サイレンはそれを片手で受け止めると、ひどく大切そうににぎりしめる。
そんな彼女の表情を、パウリがじっと見つめながら言った。
「伝承では……あなたはやがて現れる後継者と、かつて“海賊王”とそうしていたように、愛を語らうという話でしたが……」
「ふふふっ、それはまさしく『尾ひれがついた』というものですね」
サイレンはまたもユーモアめかし、人魚の姿を活かし、自前の尾ひれをぴちぴちと振ってみせた。
「後世の創作でしかなかったというのですか……っ?」
「そもそも、わたくしとアンドレスは、恋仲などではありませんでしたよ」
なんと、そこから既に創作だったわけか。
「では、なぜあなたは“海賊王”の、墓守のような真似をしていらっしゃるので?」
パウリが、この神経の図太い男が、もう衝撃に打ちのめされたような顔で訊ねた。
「それはアンドレスが、わたくしにとって子どものようなものだったからです」
「ええっ!?」
「あの子もパウリと同じ、船が難破して海に投げ出されたところを、わたくしがひろい上げたのです。
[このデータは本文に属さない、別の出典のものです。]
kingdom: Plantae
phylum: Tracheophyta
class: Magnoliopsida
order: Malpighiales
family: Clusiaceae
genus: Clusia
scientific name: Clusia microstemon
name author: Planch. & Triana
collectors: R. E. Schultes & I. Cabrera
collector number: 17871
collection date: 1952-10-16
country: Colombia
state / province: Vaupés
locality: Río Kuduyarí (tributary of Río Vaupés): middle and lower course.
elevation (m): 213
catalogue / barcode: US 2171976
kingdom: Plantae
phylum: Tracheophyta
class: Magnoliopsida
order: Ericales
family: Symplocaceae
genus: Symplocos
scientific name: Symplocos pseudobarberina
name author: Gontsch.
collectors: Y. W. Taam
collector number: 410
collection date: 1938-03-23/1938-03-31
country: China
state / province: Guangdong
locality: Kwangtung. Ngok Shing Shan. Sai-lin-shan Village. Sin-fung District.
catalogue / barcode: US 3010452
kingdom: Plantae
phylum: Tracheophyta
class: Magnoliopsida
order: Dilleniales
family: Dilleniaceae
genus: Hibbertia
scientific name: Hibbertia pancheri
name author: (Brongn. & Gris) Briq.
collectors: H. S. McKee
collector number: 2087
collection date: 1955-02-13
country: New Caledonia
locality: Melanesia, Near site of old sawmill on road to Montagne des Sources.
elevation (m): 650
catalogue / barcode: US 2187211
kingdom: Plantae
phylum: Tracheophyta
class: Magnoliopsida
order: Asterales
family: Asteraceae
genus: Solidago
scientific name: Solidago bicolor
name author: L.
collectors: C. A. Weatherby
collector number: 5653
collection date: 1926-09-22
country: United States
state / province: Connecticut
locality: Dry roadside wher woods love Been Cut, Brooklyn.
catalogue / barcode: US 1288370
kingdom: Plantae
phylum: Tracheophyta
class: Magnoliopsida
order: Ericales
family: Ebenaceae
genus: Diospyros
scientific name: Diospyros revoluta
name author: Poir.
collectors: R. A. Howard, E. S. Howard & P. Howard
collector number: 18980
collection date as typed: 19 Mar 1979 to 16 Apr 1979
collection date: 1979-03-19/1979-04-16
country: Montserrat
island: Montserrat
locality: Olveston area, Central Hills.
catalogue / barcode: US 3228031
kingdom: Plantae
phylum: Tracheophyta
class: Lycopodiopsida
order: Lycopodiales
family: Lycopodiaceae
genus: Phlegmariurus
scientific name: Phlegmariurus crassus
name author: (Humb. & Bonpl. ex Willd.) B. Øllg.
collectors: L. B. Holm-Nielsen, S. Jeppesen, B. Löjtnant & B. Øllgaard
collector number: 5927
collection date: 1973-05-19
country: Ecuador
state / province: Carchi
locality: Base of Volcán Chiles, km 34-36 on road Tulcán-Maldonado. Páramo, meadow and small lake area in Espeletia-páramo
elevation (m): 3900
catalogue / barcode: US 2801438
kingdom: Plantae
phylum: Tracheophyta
ただ、パウリと違ってアンドレスはまだ子どもでしたし、救助が間に合ったのもあの子だけでした。ですから、あの子が一人前になるまで、わたくしが育て上げたのです」
神霊の英才教育を受けた青年アンドレス。
後に“海賊王”となったのも、半ば必然だったというわけか。
「ただ、あの子は見栄っ張りなところがありましたからね。わたくしと母子だというより、恋仲だと吹聴した方が、格好がつくでしょう? それでそういうこととなったのでしょう」
「……衝撃的な事実だ」
パウリがぐったりとなって肩を落とした。
『神話級の壮大なロマンスだと思っていたのに、夢がないのですぅ……』
なぜかショコラまでしょんぼりしていた。
サイレンは申し訳なさそうに告げる。
「わたくしは全ての人間を、等しく愛しております。ええ、等しくなのです」
人は塩と水がなければ、生きていけない。
ゆえにその両方を育む海は、やはり慈母の象徴なのであろう。
「でも、あなた方の持つ恋愛感情というのは、そういうものではないのでしょう?」
「仰る通りですね。この人だけが私にとって特別で、この人にも私のことを特別だと思って欲しい――そういうものですから」
サイレンの問いかけに、アリアが答える。
俺の顔を見つめながら。
「ならば、わたくしには恋愛をする資格がありません」
サイレンはきっぱりと告げた。
きっぱりとパウリの想いを断つ、これも慈悲の一つの形であろう。
パウリは苦い苦い笑みを浮かべていた。
頬の傷が、これでもかと歪んでいた。
それでもどこか憑物が落ちたような、さっぱりとして見える笑顔だった。